Pictures should be left out while the data beneath this task is written out word for word.

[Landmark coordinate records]
───

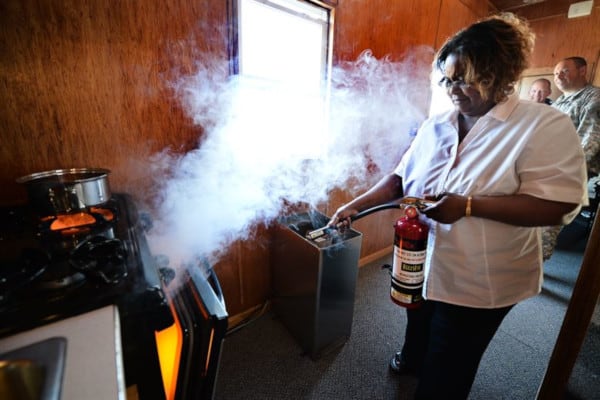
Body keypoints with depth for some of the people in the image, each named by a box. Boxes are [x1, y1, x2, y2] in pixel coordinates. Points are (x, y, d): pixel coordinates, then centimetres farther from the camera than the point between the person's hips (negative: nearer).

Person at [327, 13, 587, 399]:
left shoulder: (546, 126, -15)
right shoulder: (434, 126, -1)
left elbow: (556, 205, -20)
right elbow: (401, 178, 0)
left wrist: (467, 205, -31)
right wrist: (356, 205, -11)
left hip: (478, 283, -4)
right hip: (421, 265, 5)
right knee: (418, 328, 32)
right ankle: (411, 359, 64)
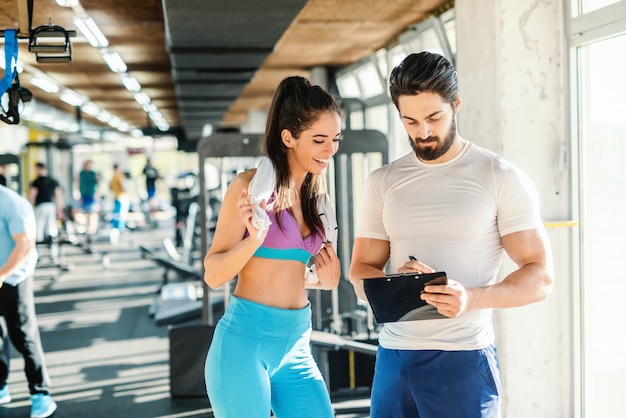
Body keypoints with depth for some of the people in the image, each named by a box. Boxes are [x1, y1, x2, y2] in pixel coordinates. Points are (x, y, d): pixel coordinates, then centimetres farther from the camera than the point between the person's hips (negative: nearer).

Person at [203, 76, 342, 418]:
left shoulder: (314, 193, 10)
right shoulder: (250, 185, -9)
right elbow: (214, 274, -10)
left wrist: (325, 279, 2)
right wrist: (255, 238, -26)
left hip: (296, 347, 6)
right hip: (245, 341, -6)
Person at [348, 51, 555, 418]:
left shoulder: (502, 177, -3)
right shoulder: (382, 182, 8)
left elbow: (540, 277, -6)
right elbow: (360, 272, 8)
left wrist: (471, 298, -24)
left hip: (463, 359, -3)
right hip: (392, 356, 4)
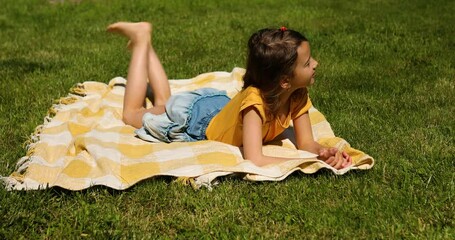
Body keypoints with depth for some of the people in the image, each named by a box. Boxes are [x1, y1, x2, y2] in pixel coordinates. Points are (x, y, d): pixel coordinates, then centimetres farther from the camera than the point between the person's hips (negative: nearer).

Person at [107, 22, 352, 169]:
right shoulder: (254, 99, -45)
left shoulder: (298, 95, -26)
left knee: (163, 104, 33)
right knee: (132, 114, 19)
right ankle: (141, 39, 24)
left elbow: (306, 143, -22)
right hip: (193, 118, -5)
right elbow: (253, 160, -53)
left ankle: (144, 40, 43)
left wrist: (324, 152, -44)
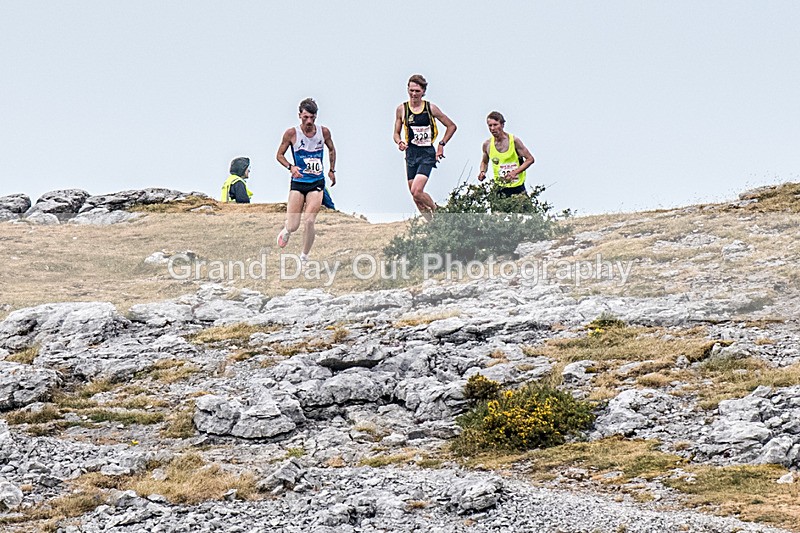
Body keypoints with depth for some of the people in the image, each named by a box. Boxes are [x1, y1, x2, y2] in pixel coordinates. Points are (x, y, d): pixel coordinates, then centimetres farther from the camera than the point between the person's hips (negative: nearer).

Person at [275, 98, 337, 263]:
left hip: (317, 183, 1)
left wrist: (332, 170, 16)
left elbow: (331, 150, 19)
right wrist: (291, 167, -16)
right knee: (293, 226, -3)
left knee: (309, 222, -14)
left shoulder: (324, 132, -1)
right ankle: (286, 231, 36)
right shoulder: (291, 133, -8)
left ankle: (304, 256, 3)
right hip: (298, 182, -1)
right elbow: (280, 155, 2)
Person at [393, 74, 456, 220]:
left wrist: (441, 144, 1)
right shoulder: (402, 109, 3)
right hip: (411, 154, 4)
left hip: (427, 154, -4)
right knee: (415, 196, 4)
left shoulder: (431, 108, -2)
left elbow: (451, 126, 9)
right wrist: (399, 142, -9)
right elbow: (396, 133, 12)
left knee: (417, 192, -20)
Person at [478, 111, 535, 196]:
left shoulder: (514, 141, -9)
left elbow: (530, 159, -6)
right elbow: (484, 162, 20)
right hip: (499, 188, 2)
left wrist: (515, 172, -18)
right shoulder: (487, 144, 1)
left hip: (517, 187, -2)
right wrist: (483, 172, -3)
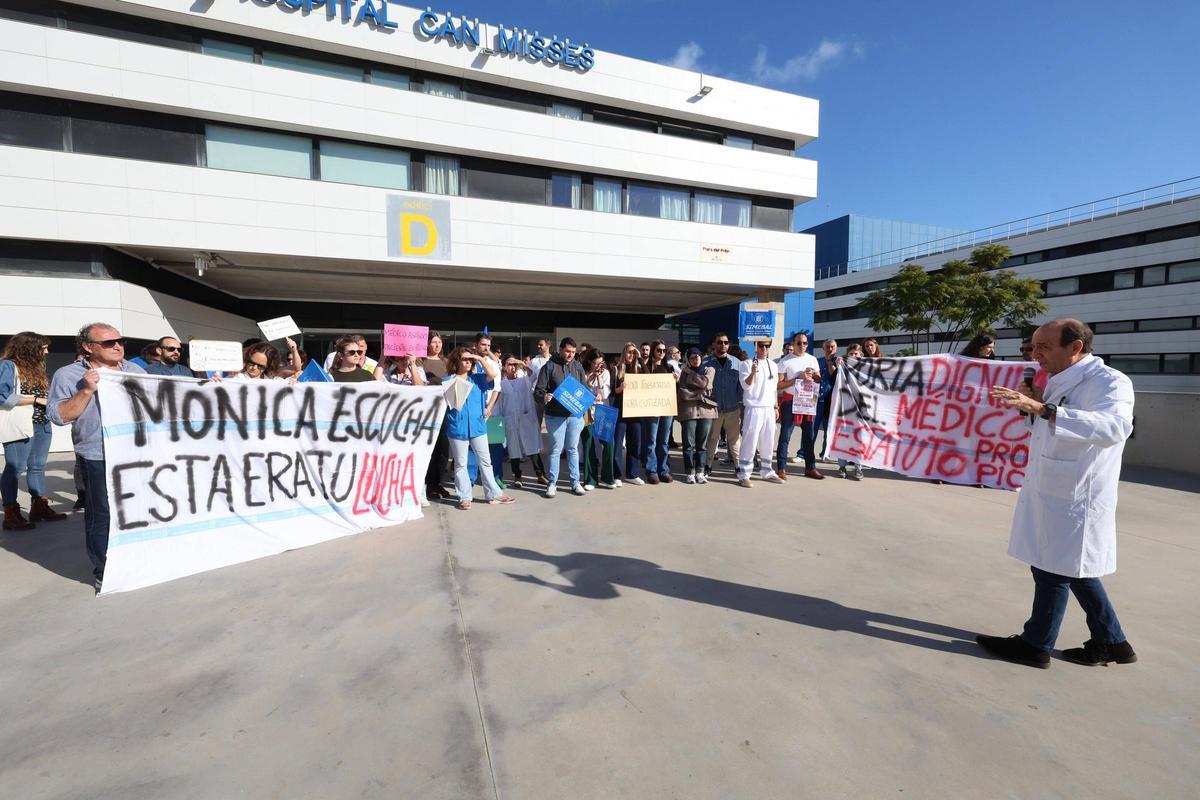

───

Task output:
Body keypoints with depth for some of the people in the image, each named by a box. Boxes are [x1, y1, x2, y2] in pixel coordinates. Points are (x, y, d): pixel coordinates, then centimetres farther from the camera than the point between the person's hips (negative: nearer).

Person at [327, 13, 587, 399]:
left shoulder: (546, 126, -15)
right shoulder: (434, 126, -1)
left elbow: (556, 205, -20)
right elbow: (401, 178, 0)
left wrist: (467, 205, -31)
right wrist: (356, 205, -11)
left hip: (478, 283, -4)
right hip: (421, 265, 5)
right knee: (418, 328, 32)
right ankle: (411, 359, 64)
Body keypoints with depth for some of the people in the image, each named by a box. Boxes are [x1, y1, x2, y2] in pixel coordinates. Points are (x, y, d): pixel coordinates, then centimetres farther from the camera than the point between the person's hips (negative: nearer).

Person at [203, 76, 342, 418]:
left shoulder: (314, 193, 10)
right shoulder: (250, 185, -9)
right elbow: (214, 274, -10)
left wrist: (325, 279, 2)
right wrist: (255, 238, -26)
left hip: (296, 347, 6)
right hip: (245, 341, -6)
Person at [348, 51, 555, 418]:
left shoulder: (502, 177, -3)
right shoulder: (382, 182, 8)
left elbow: (540, 277, -6)
right elbow: (360, 272, 8)
left wrist: (471, 298, -24)
left hip: (463, 359, -3)
right hip: (392, 356, 4)
Body keypoints with depth for some of the people in the image, each named by a box. Boxes are [x1, y1, x2, y2] in pixel coordinates. Points are (x, y, d): pixel coordinates, then centimetres farther from the camera than the point between the person's hips (negative: nearer).

Person at [107, 22, 352, 169]:
right shoulder: (254, 99, -45)
left shoulder: (298, 95, -26)
left knee: (163, 104, 33)
right knee: (132, 114, 19)
right ankle: (141, 39, 24)
left elbow: (306, 143, -22)
right hip: (193, 118, -5)
right elbow: (253, 160, -53)
left ankle: (144, 40, 43)
left wrist: (324, 152, -44)
Body keypoints with depth for some of the people in the image, each named by a box. Boxes are [x1, y1, x2, y2] in pixel coordinates. Points are (x, y, d): pixel coordinates, then centimetres farther from the camera than the point between the person's hips (negative: nearer).

Person at [275, 98, 337, 263]:
left hip: (317, 183, 1)
left wrist: (332, 170, 16)
left elbow: (331, 150, 19)
right wrist: (291, 167, -16)
right knee: (293, 226, -3)
left knee: (309, 222, -14)
left shoulder: (324, 132, -1)
right ankle: (286, 231, 36)
right shoulder: (291, 133, -8)
left ankle: (304, 256, 3)
right hip: (298, 182, -1)
right elbow: (280, 155, 2)
Person at [393, 74, 456, 220]:
left wrist: (441, 144, 1)
right shoulder: (402, 109, 3)
right hip: (411, 154, 4)
left hip: (427, 154, -4)
right knee: (415, 196, 4)
left shoulder: (431, 108, -2)
left elbow: (451, 126, 9)
right wrist: (399, 142, -9)
right elbow: (396, 133, 12)
left knee: (417, 192, -20)
Person at [478, 111, 535, 196]:
left shoulder: (514, 141, -9)
left elbow: (530, 159, -6)
right elbow: (484, 162, 20)
right hip: (499, 188, 2)
left wrist: (515, 172, -18)
right shoulder: (487, 144, 1)
left hip: (517, 187, -2)
right wrist: (483, 172, -3)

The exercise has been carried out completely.